Documents found in Soviet archives after the fall of the Iron Curtain revealed a great deal about the character of Ted Kennedy.
As HUMAN EVENTS first reported on December 8, 2003:One of the documents, a KGB report to bosses in the Soviet Communist Party Central Committee, revealed that “In 1978, American Sen. Edward Kennedy requested the assistance of the KGB to establish a relationship” between the Soviet apparatus and a firm owned by former Sen. John Tunney (D-Ca.). KGB recommended that they be permitted to do this because Tunney's firm was already connected with a KGB agent in France named David Karr. This document was found by the knowledgeable Russian journalist Yevgenia Albats and published in Moscow's Izvestia in June 1992.Tim Sebastian, a reporter for the London Times, found contemporaneous KGB documentation and published a story in February of 1992 of an additional communiqué by Ted Kennedy to the Soviet intelligence agency through Tunney. Full text of the letter from the appendix of Paul Kengor’s book The Crusader: Ronald Reagan and the Fall of Communism can be found here.

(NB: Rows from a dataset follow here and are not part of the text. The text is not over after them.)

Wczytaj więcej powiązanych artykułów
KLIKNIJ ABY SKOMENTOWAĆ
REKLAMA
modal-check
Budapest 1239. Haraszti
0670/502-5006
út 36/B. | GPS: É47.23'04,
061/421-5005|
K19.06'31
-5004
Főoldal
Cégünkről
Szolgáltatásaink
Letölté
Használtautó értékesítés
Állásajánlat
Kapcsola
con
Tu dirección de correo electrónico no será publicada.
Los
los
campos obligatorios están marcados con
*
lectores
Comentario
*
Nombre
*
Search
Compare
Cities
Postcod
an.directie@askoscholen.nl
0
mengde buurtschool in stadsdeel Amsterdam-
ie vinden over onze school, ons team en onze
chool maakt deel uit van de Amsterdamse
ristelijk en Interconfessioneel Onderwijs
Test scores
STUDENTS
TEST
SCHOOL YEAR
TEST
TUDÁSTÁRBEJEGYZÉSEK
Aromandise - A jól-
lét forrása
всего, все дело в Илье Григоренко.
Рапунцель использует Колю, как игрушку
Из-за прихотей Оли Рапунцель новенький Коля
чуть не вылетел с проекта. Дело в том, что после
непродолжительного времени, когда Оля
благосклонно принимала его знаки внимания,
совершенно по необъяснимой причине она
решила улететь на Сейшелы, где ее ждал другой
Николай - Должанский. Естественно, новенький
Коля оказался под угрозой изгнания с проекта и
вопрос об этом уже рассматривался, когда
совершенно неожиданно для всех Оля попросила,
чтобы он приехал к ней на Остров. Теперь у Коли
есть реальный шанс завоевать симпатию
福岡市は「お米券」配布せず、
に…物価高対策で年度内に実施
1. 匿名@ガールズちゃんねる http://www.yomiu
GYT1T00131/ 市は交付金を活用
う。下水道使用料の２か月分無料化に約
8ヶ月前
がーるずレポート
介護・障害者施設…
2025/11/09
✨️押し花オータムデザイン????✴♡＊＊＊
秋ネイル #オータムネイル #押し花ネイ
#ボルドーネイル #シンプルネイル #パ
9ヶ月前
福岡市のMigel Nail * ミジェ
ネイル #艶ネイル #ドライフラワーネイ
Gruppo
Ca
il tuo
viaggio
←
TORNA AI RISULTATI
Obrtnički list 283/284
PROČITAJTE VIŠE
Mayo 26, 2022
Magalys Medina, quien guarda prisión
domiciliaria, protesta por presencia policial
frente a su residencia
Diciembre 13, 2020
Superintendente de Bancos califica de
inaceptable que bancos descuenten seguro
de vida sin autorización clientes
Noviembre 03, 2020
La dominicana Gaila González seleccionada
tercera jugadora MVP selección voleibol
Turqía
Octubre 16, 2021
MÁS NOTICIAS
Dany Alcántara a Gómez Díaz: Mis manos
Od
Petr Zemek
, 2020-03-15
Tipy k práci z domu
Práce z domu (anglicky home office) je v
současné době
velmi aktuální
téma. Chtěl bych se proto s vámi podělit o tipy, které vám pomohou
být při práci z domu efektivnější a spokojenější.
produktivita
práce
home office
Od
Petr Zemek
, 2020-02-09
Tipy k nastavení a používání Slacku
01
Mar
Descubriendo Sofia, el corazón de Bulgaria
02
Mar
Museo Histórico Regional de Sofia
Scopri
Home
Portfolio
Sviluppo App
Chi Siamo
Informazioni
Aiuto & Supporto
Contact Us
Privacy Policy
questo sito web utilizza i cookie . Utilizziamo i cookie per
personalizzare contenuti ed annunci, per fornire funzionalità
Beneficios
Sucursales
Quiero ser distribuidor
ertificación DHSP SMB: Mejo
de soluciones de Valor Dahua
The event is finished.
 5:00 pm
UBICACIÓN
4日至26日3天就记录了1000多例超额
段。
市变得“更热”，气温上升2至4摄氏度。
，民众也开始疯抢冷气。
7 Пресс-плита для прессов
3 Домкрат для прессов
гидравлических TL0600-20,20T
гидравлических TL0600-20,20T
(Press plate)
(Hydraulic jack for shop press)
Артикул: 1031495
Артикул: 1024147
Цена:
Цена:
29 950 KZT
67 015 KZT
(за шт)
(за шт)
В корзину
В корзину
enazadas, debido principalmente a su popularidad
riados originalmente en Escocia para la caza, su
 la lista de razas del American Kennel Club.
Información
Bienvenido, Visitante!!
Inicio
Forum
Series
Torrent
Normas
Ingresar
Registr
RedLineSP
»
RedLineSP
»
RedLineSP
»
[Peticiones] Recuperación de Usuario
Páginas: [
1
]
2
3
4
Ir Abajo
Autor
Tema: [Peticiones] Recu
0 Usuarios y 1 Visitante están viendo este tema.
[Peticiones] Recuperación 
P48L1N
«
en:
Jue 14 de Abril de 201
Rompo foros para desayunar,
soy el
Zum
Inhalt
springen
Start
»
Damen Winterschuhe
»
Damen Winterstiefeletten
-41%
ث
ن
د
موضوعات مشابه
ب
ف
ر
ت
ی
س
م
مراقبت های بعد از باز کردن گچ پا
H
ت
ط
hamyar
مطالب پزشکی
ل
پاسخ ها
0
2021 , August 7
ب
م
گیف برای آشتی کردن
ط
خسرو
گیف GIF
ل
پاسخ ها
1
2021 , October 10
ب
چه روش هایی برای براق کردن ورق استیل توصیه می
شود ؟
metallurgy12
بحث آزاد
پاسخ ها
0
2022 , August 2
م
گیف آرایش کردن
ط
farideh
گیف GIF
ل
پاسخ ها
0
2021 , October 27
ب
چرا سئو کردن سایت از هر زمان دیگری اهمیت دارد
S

Another KGB report to their bosses revealed that on March 5, 1980, John Tunney met with the KGB in Moscow on behalf of Sen. Kennedy. Tunney expressed Kennedy’s opinion that “nonsense about ‘the Soviet military threat’ and Soviet ambitions for military expansion in the Persian Gulf… was being fueled by [President Jimmy] Carter, [National Security Advisor Zbigniew] Brzezinski, the Pentagon and the military industrial complex.”
Kennedy offered to speak out against President Carter on Afghanistan. Shortly thereafter he made public speeches opposing President Carter on this issue. This document was found in KGB archives by Vasiliy Mitrokhin, a courageous KGB officer, who copied documents from the files and then defected to the West. He wrote about this document in a February 2002 paper on Afghanistan that he released through the Cold War International History Project of the Woodrow Wilson Center.
This time it was President Reagan in Kennedy’s crosshairs as he attempted to arrange a meeting between Kennedy and General Secretary of the Central Committee of the Communist Party of the Soviet Union Yuri Andropov.
In this May 14, 1983, letter written by underling Viktor Chebrikov to Andropov, he relayed Kennedy’s offer to meet, Chebrikov explaining that Kennedy blamed poor American-Soviet relations not on the Communist country, but on President Reagan. According to Chebrikov’s letter, Kennedy said he wanted to stop Reagan’s re-election effort in 1984.
Chebrikov’s letter also claimed that Kennedy was “very impressed” with Andropov and that Kennedy was reaching out to the Soviets to thwart Reagan’s forceful defense policies. Kennedy suggested the Soviets reach out specifically to Barbara Walters and Walter Cronkite to counter in the American media what he said Kennedy considered Reagan “propaganda.”